* [Выбранный отрывок]
────────────────────────────────────────

И тогда сразу многое становится понятным.

Во времена моей юности психиатрическая больница, как ни странно, становилась довольно частым прибежищем для моих друзей, а в какие-то годы — и для меня самого. В «психушку» ложились, чтобы не попасть в советскую армию. Туда же принудительно сажали диссидентов. Я лечился в шестой больнице, в знаменитом 15-м отделении, от заикания и сам видел в детской «психушке» очень разные варианты характеров, человеческих типов, которые никак не могли вписаться в окружающий советский социум — в силу своего бунтарского духа или же в силу невероятной апатии, так называемого «пофигизма», также свойственного моему поколению. Поэтому даже для моего времени медицинская история князя Мышкина, пожалуй, вовсе не выглядела странной. (Единственное, что выглядело для нас, читателей 70-х, экзотикой — то, что лечение он проходит в Швейцарии. В советское время границы даже для полноценных членов общества были на замке.)

…Что уж говорить о сегодняшнем дне, когда визит к психологу — это просто норма; притом аутист становится чуть ли не главным героем современной культуры. Эту совершенно удивительную черту «Идиота» — то есть потрясающе современный, толерантный, широкий взгляд автора на психические расстройства, тонкое и внимательное отношение к диагнозу и стадиям болезни князя — принято рассматривать сквозь призму того, что «сам автор страдал этими расстройствами» (эпилепсией). Но, извините, мало ли кто чем страдал? Все они, классики, были не совсем здоровы. Странными были Флобер и Мопассан, я уж не говорю об Э.А. По или Прусте. Но кто из них описывает своего героя именно как больного человека, ничего не скрывая от читателя, напротив, заставляя его проникать в этот мир, в эту именно клиническую картину все глубже и глубже?

Никто.

Роман писался в те годы, когда в Москве приступили к строительству первой современной по европейскому образцу психиатрической клиники (в советское время она стала известна как больница имени Кащенко; сейчас же называется по имени своего основателя, московского градоначальника Алексеева, чья жизнь, кстати, оборвалась трагически рано — он был застрелен сумасшедшим). До этого времени медицинская наука практически не занималась «психами», их лечение было на уровне средневековых представлений — их засовывали в ледяные ванны, изолировали в тюремных замках, морили голодом, о них вообще не было принято говорить. Окружающие всерьез считали (а общество было достаточно религиозным, чтобы поверить в это), что в таких людей «вселяется бес».

Различий в степени заболевания и его разновидностях практически не делали. Человек мог оказаться в условиях такого сурового «лечения», в полной изоляции, даже если бы просто рассказал окружающим о своих галлюцинациях, или неожиданно впал в истерику, даже если он слишком щедро расставался с деньгами, то есть не соответствовал тогдашнему представлению о социальной норме.

Что уж говорить о таких тонкостях, как аутизм, — для них, тонкостей, не было не только лечения, для их обозначения не имели даже нужных слов. Но если сейчас это лишь проявление невежества, то во времена раннего Достоевского это была абсолютная норма для разных слоев общества, включая образованные.

────────────────────────────────────────

Сохранённые записи данных:
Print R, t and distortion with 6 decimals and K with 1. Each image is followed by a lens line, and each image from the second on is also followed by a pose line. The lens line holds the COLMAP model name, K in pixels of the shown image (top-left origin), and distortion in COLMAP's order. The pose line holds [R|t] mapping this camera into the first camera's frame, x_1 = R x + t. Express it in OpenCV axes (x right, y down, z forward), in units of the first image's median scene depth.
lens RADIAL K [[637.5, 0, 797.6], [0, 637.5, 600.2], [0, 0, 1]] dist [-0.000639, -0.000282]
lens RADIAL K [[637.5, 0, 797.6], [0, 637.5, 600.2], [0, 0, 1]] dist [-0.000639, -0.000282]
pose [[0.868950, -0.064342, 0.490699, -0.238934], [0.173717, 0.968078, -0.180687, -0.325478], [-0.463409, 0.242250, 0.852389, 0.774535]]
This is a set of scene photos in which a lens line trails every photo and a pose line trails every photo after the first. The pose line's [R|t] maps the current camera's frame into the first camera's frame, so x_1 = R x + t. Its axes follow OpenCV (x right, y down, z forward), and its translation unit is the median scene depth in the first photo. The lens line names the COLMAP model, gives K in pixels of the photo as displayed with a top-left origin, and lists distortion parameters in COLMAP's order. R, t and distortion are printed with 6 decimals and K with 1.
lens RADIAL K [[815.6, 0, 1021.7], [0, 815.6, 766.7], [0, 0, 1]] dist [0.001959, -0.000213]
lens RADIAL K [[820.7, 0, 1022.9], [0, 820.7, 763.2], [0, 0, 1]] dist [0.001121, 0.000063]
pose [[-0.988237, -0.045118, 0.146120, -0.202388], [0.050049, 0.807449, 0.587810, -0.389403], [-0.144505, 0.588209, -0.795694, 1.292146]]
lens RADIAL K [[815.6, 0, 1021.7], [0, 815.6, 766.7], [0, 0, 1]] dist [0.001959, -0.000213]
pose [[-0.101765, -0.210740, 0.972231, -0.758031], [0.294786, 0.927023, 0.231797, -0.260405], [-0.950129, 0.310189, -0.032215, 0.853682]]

────────────────────────────────────────

* [Что нужно сделать] Воспроизведите дословно часть отрывка о романе «Идиот», начиная со слов «Различий в степени» и продолжая до слов «о социальной норме.» включительно.

* [Ваше решение]
Различий в степени заболевания и его разновидностях практически не делали. Человек мог оказаться в условиях такого сурового «лечения», в полной изоляции, даже если бы просто рассказал окружающим о своих галлюцинациях, или неожиданно впал в истерику, даже если он слишком щедро расставался с деньгами, то есть не соответствовал тогдашнему представлению о социальной норме.